When Cloud Computing Goes Wrong

When Cloud Goes Wrong

Technical things go wrong. So what should businesses think about to ensure reliable and consistent operations with an added layer of complexity? The first step is recognising that things will go wrong. Whether operations are in an in-house data centre, an external commercial colocation data centre, or in a hybrid cloud arrangement with workload split between in-house and cloud, the principles are the same.

Cloud Isn’t New

No matter what marketing would have us believe, cloud is not a new concept. It is simply remote hosting of some or all of the workload in a data centre, and is not dissimilar in principle to 1960’s timesharing services. The difference between 1964 and 2014 is the speed and data capacity of fibre optic cables, which open up a whole host of new possibilities to business owners.. But the principle remains the same as do the principles of resilient design. As some or all of the workload can be hosted remotely, the most critical new consideration is the communication between the user and data centres where cloud operations take place.
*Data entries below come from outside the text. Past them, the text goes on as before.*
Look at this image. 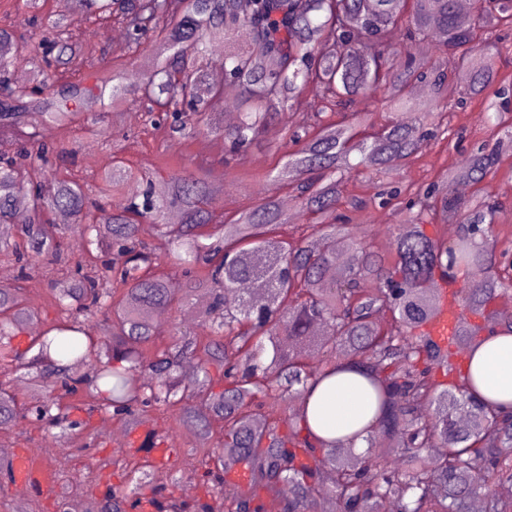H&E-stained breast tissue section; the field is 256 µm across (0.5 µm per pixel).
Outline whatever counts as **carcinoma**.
Listing matches in <instances>:
<instances>
[{"label": "carcinoma", "mask_w": 512, "mask_h": 512, "mask_svg": "<svg viewBox=\"0 0 512 512\" xmlns=\"http://www.w3.org/2000/svg\"><path fill=\"white\" fill-rule=\"evenodd\" d=\"M469 22L457 0H76L91 18L123 25L124 54L152 36L153 61L140 83L104 65L95 80L64 75L79 60L81 38L62 18L19 43L0 27V262L29 278L33 263L58 257L54 233L81 239L70 273L46 304L57 314L28 332L36 313L24 289L0 288V369L19 371L46 391L20 405L0 382V431L36 424L49 436L84 438L96 422L121 418L137 436V451L118 454L125 465L88 469L87 512H264V499L284 512H375L395 499V512H512V414L471 395V377L458 356L489 333L512 334V225L486 198L461 196L459 183L480 184L512 142V116H492L494 145L460 157L441 180L402 200L380 193L404 223L357 239L338 213L344 182L355 168L387 177L419 156L423 140L448 132L441 94L466 73L463 98L487 94L498 75L493 29L512 30V0H477ZM249 31L246 43L237 40ZM224 37L213 57L210 39ZM436 40L430 58H409L420 40ZM224 81L208 77L214 65ZM24 67L30 79L18 81ZM417 85L430 98H413ZM320 107L307 112L306 92ZM360 94L379 95L398 116L379 129L348 108ZM103 108L139 104L148 123L171 139L204 145L220 137L243 175L250 146L263 139L281 155L268 175L271 189L230 221H215L224 206V173L203 162L190 171L182 156L165 155L168 178L137 198L129 181L143 179L120 160L90 186L47 176L59 152L29 130L28 113L42 111L48 128L66 130L83 101ZM237 101L244 112L224 127L215 109ZM296 116L291 133L269 136L275 119ZM357 154V163L351 155ZM294 192L296 211H283L278 193ZM176 210L181 222L167 223ZM66 213L68 224H52ZM306 216L319 219L303 224ZM438 216L450 236L427 226ZM150 230L159 245L143 239ZM182 268L171 283L152 270L160 254ZM457 285L456 331L448 348L426 332L437 298L421 284ZM202 296L192 333L155 322ZM388 311L393 327L376 323ZM26 337L25 347L14 344ZM363 375L376 402L369 450L357 455L321 439L307 425L309 386L339 368ZM176 408L179 424L207 449L197 480L204 494H175L170 458L178 438L148 426L154 412ZM249 477L244 491L230 476Z\"/></svg>", "instance_id": "obj_1"}]
</instances>
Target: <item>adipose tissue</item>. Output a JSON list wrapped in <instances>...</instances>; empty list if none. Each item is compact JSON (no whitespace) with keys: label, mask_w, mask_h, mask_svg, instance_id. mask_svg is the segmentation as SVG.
<instances>
[{"label":"adipose tissue","mask_w":512,"mask_h":512,"mask_svg":"<svg viewBox=\"0 0 512 512\" xmlns=\"http://www.w3.org/2000/svg\"><path fill=\"white\" fill-rule=\"evenodd\" d=\"M464 368L471 373L480 398L512 409V335L487 338ZM309 427L318 435L352 444L356 453L368 449L363 427L372 419L374 399L364 380L343 373L320 382L306 401Z\"/></svg>","instance_id":"obj_1"}]
</instances>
Securing The Right Data Partner

It is important that businesses choose a high quality data centre, with strong data communications and cloud experience to help minimise risks. Any data centre which says it has never had an outage of any sort is either too new to have a track record or is not training its sales staff to be honest. Even major players, with more money to spend than most businesses can dream of such as Google, Facebook and Amazon have experienced very public data centre outages in the last five years.
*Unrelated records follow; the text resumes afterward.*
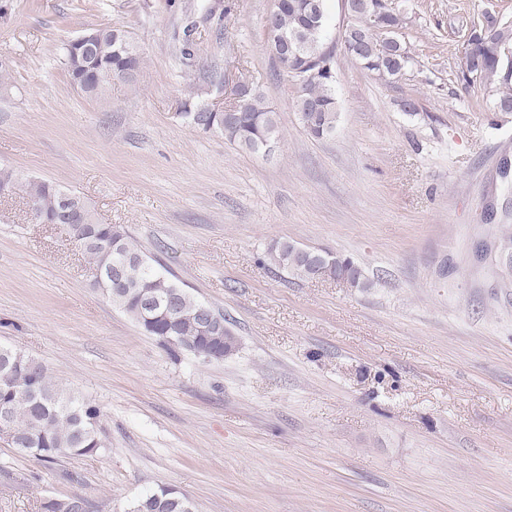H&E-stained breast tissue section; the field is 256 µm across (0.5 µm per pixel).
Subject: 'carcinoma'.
<instances>
[{"mask_svg":"<svg viewBox=\"0 0 512 512\" xmlns=\"http://www.w3.org/2000/svg\"><path fill=\"white\" fill-rule=\"evenodd\" d=\"M326 0H283L274 16V26L265 31L268 49L275 46V36L296 33L301 44L296 55L276 58L278 76L297 83L294 108L305 131L315 138L331 134L338 121L334 90L335 55L325 46L328 25ZM351 16L342 27L341 44L345 55L353 56L361 68L386 84L401 79L414 59L402 29L405 17L388 0H349ZM477 28L484 36L473 48L461 46L455 55L457 77L465 86H478L488 93L492 112H512V78L505 75L499 49L512 45V21L501 11L484 10L465 21L463 27ZM96 35L94 50L75 55L72 45L65 46L64 65L72 83L91 82L81 87L89 97L103 98L112 82L135 75L141 56L124 31L110 26L91 28ZM180 54L186 64L197 57L190 28L182 29ZM204 93L196 94L185 114L191 124L206 131L216 129L229 142L258 153L266 142L279 136L274 110L264 95L242 84L230 111L215 112ZM19 185L22 197L38 202L53 219L57 192L61 186L42 179H21L14 170L0 167V185ZM70 233L81 252L94 267L109 271L112 266L141 253L132 245L126 228L120 224H102L95 212L84 206V222L70 225ZM316 248L278 242L266 253V261L294 277L313 279L315 270L309 255ZM329 276L343 279L351 288L370 287L362 269L349 258H339ZM113 306L126 314L140 331L155 338L168 349L194 352L202 342L197 316L199 300L189 295L153 260L147 258L139 271L121 282L107 279L95 284ZM7 415L16 434L14 447L40 461L60 457L89 456L103 447L99 436L102 412L93 402L76 395L47 367L34 358L14 352L8 366L0 365V416ZM159 496L184 499L171 488L148 491L133 499L125 512H140L141 502ZM41 512H99V505L74 494L45 499Z\"/></svg>","mask_w":512,"mask_h":512,"instance_id":"obj_1","label":"carcinoma"}]
</instances>
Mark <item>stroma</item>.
Here are the masks:
<instances>
[{
	"label": "stroma",
	"instance_id": "35a3bbf8",
	"mask_svg": "<svg viewBox=\"0 0 512 512\" xmlns=\"http://www.w3.org/2000/svg\"><path fill=\"white\" fill-rule=\"evenodd\" d=\"M210 2L0 0V166L124 225L238 339L221 361L168 353L93 288L63 227L0 199V344L96 403L106 443L46 462L0 440V512L74 493L124 512L159 487L197 512H512V112H486L454 72L461 16L504 0H391L415 59L392 86L343 54L342 2L326 0L339 119L320 139L266 47L273 0H222L219 23ZM189 19L192 67L176 40ZM106 25L142 62L91 99L64 45ZM235 79L277 114L269 153L183 116L195 89L222 102ZM285 240L352 259L372 288L263 263Z\"/></svg>",
	"mask_w": 512,
	"mask_h": 512
}]
</instances>
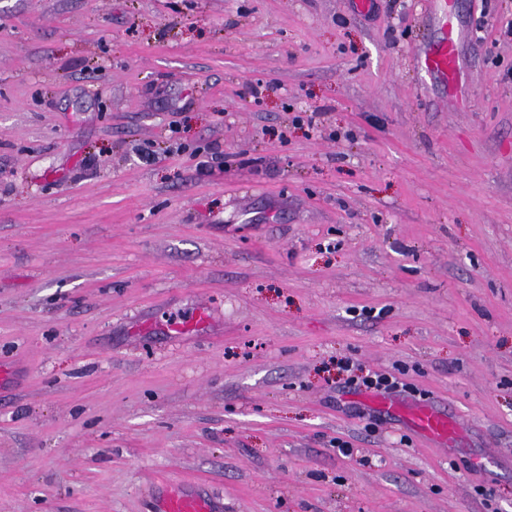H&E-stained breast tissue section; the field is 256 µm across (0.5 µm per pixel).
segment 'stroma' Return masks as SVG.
Segmentation results:
<instances>
[{"instance_id":"35a3bbf8","label":"stroma","mask_w":512,"mask_h":512,"mask_svg":"<svg viewBox=\"0 0 512 512\" xmlns=\"http://www.w3.org/2000/svg\"><path fill=\"white\" fill-rule=\"evenodd\" d=\"M385 2L0 0V512H512V0ZM421 66L442 81L448 82L457 67V44L451 30L445 29L439 42L425 54ZM387 408L402 411L411 425L421 434L440 441H448L455 432L454 423L446 414H442L427 406L407 407L401 402L385 401ZM155 512H221L222 508L193 483L171 486L161 482L151 488Z\"/></svg>"}]
</instances>
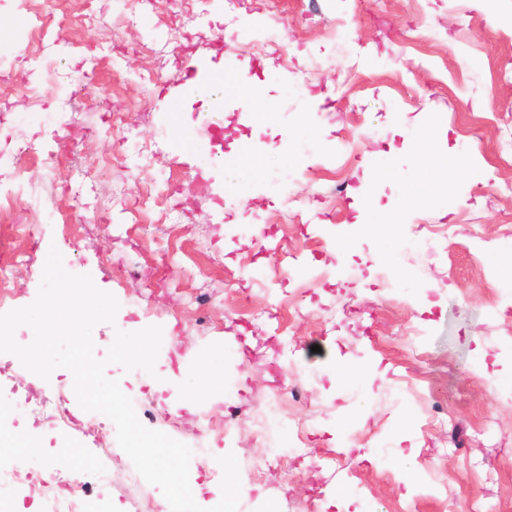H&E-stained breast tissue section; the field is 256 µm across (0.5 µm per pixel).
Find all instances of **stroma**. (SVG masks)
<instances>
[{"instance_id": "obj_1", "label": "stroma", "mask_w": 512, "mask_h": 512, "mask_svg": "<svg viewBox=\"0 0 512 512\" xmlns=\"http://www.w3.org/2000/svg\"><path fill=\"white\" fill-rule=\"evenodd\" d=\"M321 3L315 15L309 0H59L69 22L38 38L33 13L0 0V185L25 143L64 173L19 163L42 207L0 211L17 245L0 251L4 308L34 301L54 247L120 304L92 332L96 358L116 331L162 328L154 373L105 375L147 409L144 426L192 449L200 506L220 500L222 451L238 461V512H468L476 499L512 512V0ZM418 28L432 40L414 41ZM204 57L248 72L272 110L181 98L188 59ZM55 61L83 79L82 98L68 101ZM416 126L429 140L408 139ZM198 143L221 158L210 171L191 160ZM434 151L477 176L435 170ZM369 196L395 222L391 248L367 228ZM329 306L346 310L332 326ZM298 377L295 403L284 388ZM58 395L71 426L37 410ZM0 408L25 437L0 447L13 512L104 471L111 512L164 508L159 487H129L114 423L79 406L69 370L36 380L0 353Z\"/></svg>"}]
</instances>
Most recently in June this year, Microsoft Office’s 50 million users in the US experienced a nationwide two day outage. Operations managers and architects need to carefully ask the right questions to find out the truth and work through the concepts of automatic fall-overs or manual switching in the event of something going wrong. Ultimately, it comes down to choosing a data centre that you trust.

Moving The Right Workload

Choosing the right workload to move to cloud is also important, especially in the early days when in-house IT staff have less experience of cloud operations. In general, workload which has infrequent, small transactions which are not latency-critical works well in cloud. A CRM system is a good example, where a submission of a visit report or the retrieval of a customer phone number is infrequent, small, and not time critical.

On the other hand, voice telephony, which is a continuous stream of time critical data, is not a good application to move to cloud, except for specialist suppliers who know how to do this and will be located in carrier-rich, carrier-neutral data centres to get the connectivity and diversity they need.

Automatic switching of IP address allocations is a particular problem which needs careful thought. The difficulty of automatically detecting a failure and instantly transferring all the IP addresses to another set of equipment in another location leads many smaller installations to accept a short outage and transfer the addresses manually.

In resilient or safety critical design, every element must be considered and there is one key question which must be asked – “what will happen if this element fails?” The design can then be changed so operations will continue without interruption. If that is not possible, then a plan has to be put in place to deal with the effects of a failure that cannot be mitigated.

Testing Is Key

Continuous testing is essential, as is reconsidering the effects of each potential failure anew each time the system design or architecture is changed. So is rehearsal and practice of both automatic fail-overs and manual procedures to deal with failures. At least once a year, every likely failure should be forced to happen, so that its effect on the overall system operation can be checked. This is one of the main principles of ensuring reliable, continuous operations, and is the same whether a business is operating an in-house data centre or a remotely hosted operation in a data centre in a cloud environment.

Roger Keenan

Roger Keenan joined City Lifeline as managing director in 2005. Prior to City Lifeline, Roger was general manager at Trafficmaster, during which time he progressed to managing director for Germany and then CEO of Trafficmaster in Detroit. Roger belongs to a number of industry and trade associations, including the Chartered Institute of Marketing (MCIM), the Institute of Engineering and Technology (MIET) and is a Chartered Electrical Engineer (CEng). Roger studied at the University of Wales where he was awarded a BSc Hons degree in Electronic Engineering. He then went on to study for an MBA at Cranfield School of Management. Roger is an experienced public speaker and in his spare time has a keen interest in classic cars.